Saved data entries:

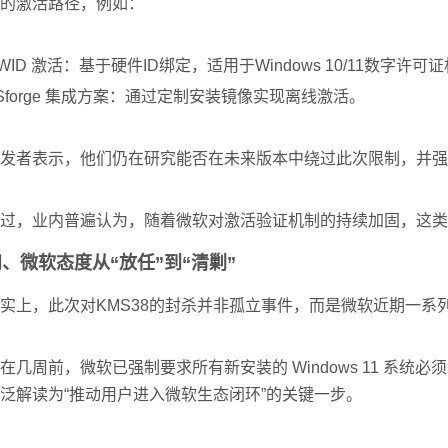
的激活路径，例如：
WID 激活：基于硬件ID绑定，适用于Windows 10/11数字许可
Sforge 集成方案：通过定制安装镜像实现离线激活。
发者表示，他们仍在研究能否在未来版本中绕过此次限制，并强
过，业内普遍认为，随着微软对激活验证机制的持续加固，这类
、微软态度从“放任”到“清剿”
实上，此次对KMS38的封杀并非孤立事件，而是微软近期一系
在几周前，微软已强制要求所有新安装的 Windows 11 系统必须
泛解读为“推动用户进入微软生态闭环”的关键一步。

Task goal: Only the lines from the one that contains "Sforge 集成方案：通过定制安装镜像实现离线激活。" to the end of the data should be output, exactly as they appear.

Expected answer:
Sforge 集成方案：通过定制安装镜像实现离线激活。
发者表示，他们仍在研究能否在未来版本中绕过此次限制，并强
过，业内普遍认为，随着微软对激活验证机制的持续加固，这类
、微软态度从“放任”到“清剿”
实上，此次对KMS38的封杀并非孤立事件，而是微软近期一系
在几周前，微软已强制要求所有新安装的 Windows 11 系统必须
泛解读为“推动用户进入微软生态闭环”的关键一步。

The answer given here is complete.